Exercise instructions: Would you print the data below exactly, leaving out every picture?

[Edit tracking data]
"""

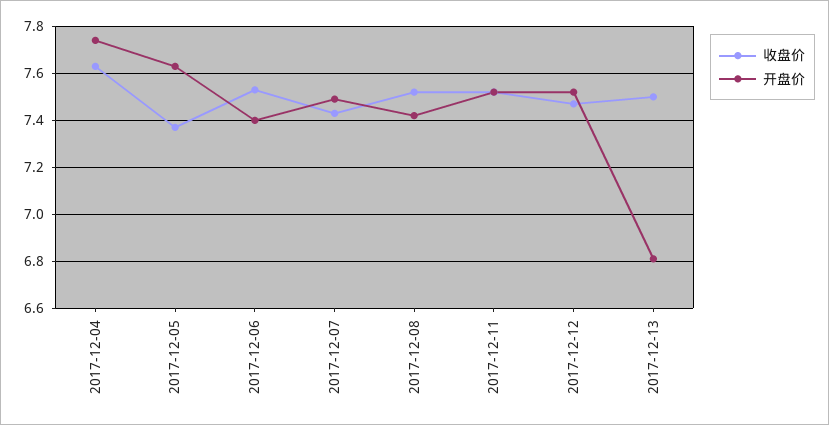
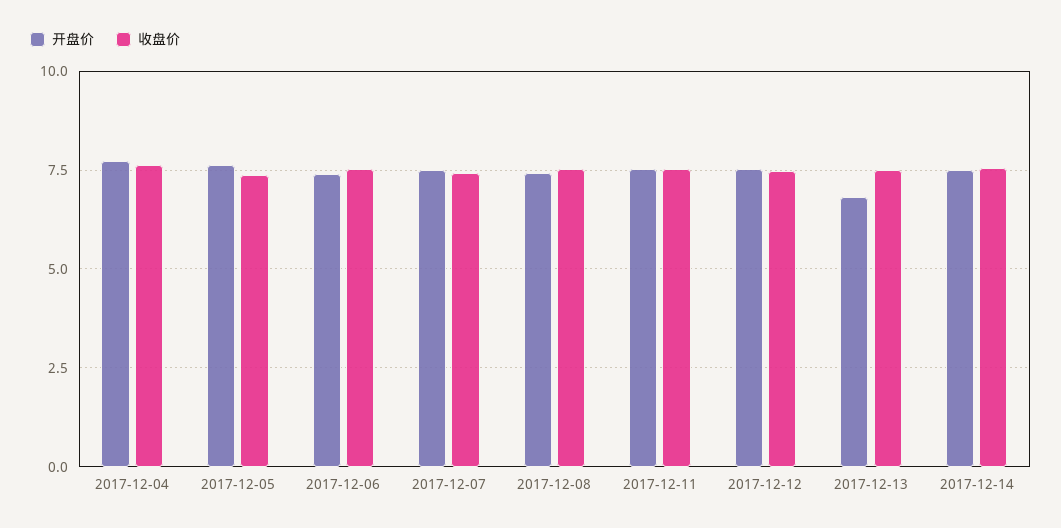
  {
    "收盘价": {
      "2017-12-04": 7.65,
      "2017-12-05": 7.35,
      "2017-12-06": 7.55,
      "2017-12-07": 7.45,
      "2017-12-08": 7.5,
      "2017-12-11": 7.5,
      "2017-12-12": 7.45,
-     "2017-12-13": 7.5
+     "2017-12-13": 7.5,
+     "2017-12-14": 7.5
    },
    "开盘价": {
      "2017-12-04": 7.75,
      "2017-12-05": 7.65,
      "2017-12-06": 7.4,
      "2017-12-07": 7.5,
      "2017-12-08": 7.4,
      "2017-12-11": 7.5,
      "2017-12-12": 7.5,
-     "2017-12-13": 6.8
+     "2017-12-13": 6.8,
+     "2017-12-14": 7.5
    }
  }

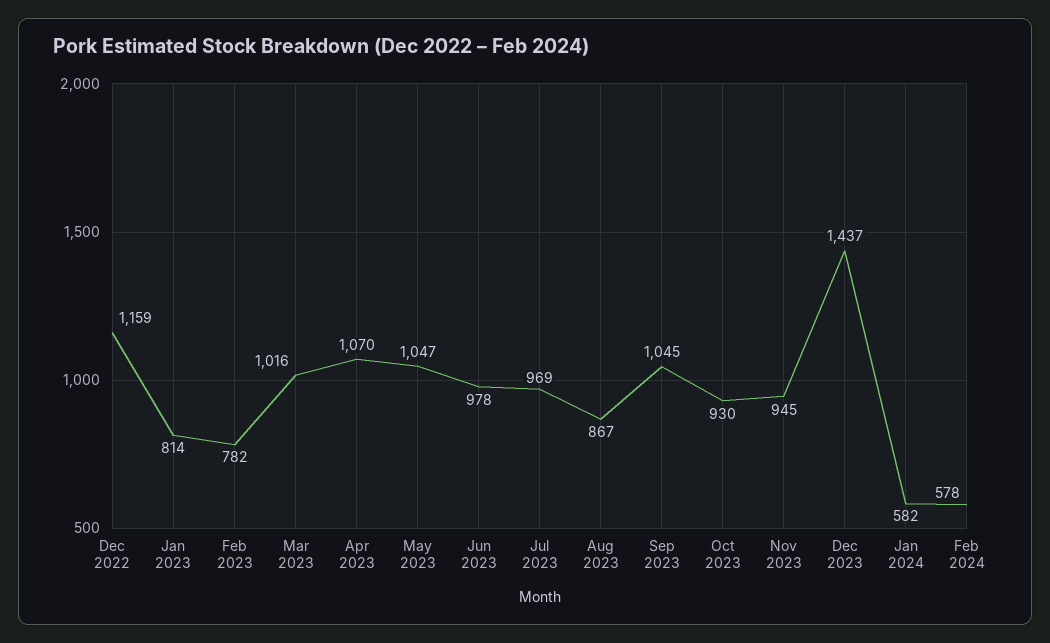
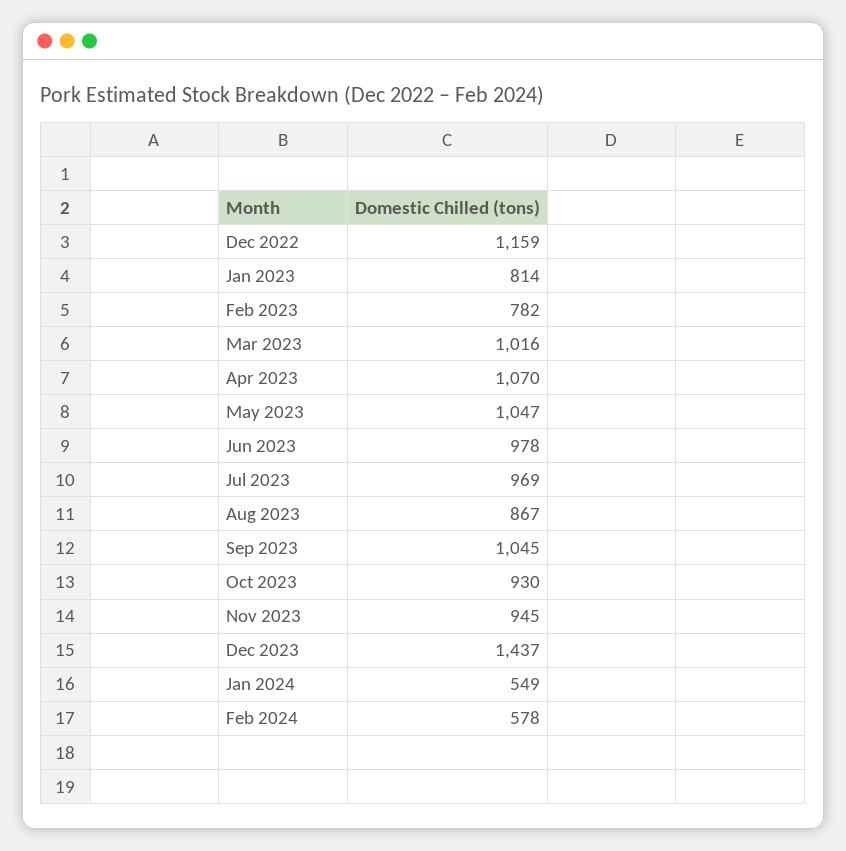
  {
    "Dec 2022": 1159,
    "Jan 2023": 814,
    "Feb 2023": 782,
    "Mar 2023": 1016,
    "Apr 2023": 1070,
    "May 2023": 1047,
    "Jun 2023": 978,
    "Jul 2023": 969,
    "Aug 2023": 867,
    "Sep 2023": 1045,
    "Oct 2023": 930,
    "Nov 2023": 945,
    "Dec 2023": 1437,
-   "Jan 2024": 582,
+   "Jan 2024": 549,
    "Feb 2024": 578
  }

"""

Final answer:
  {
    "收盘价": {
      "2017-12-04": 7.65,
      "2017-12-05": 7.35,
      "2017-12-06": 7.55,
      "2017-12-07": 7.45,
      "2017-12-08": 7.5,
      "2017-12-11": 7.5,
      "2017-12-12": 7.45,
-     "2017-12-13": 7.5
+     "2017-12-13": 7.5,
+     "2017-12-14": 7.5
    },
    "开盘价": {
      "2017-12-04": 7.75,
      "2017-12-05": 7.65,
      "2017-12-06": 7.4,
      "2017-12-07": 7.5,
      "2017-12-08": 7.4,
      "2017-12-11": 7.5,
      "2017-12-12": 7.5,
-     "2017-12-13": 6.8
+     "2017-12-13": 6.8,
+     "2017-12-14": 7.5
    }
  }

  {
    "Dec 2022": 1159,
    "Jan 2023": 814,
    "Feb 2023": 782,
    "Mar 2023": 1016,
    "Apr 2023": 1070,
    "May 2023": 1047,
    "Jun 2023": 978,
    "Jul 2023": 969,
    "Aug 2023": 867,
    "Sep 2023": 1045,
    "Oct 2023": 930,
    "Nov 2023": 945,
    "Dec 2023": 1437,
-   "Jan 2024": 582,
+   "Jan 2024": 549,
    "Feb 2024": 578
  }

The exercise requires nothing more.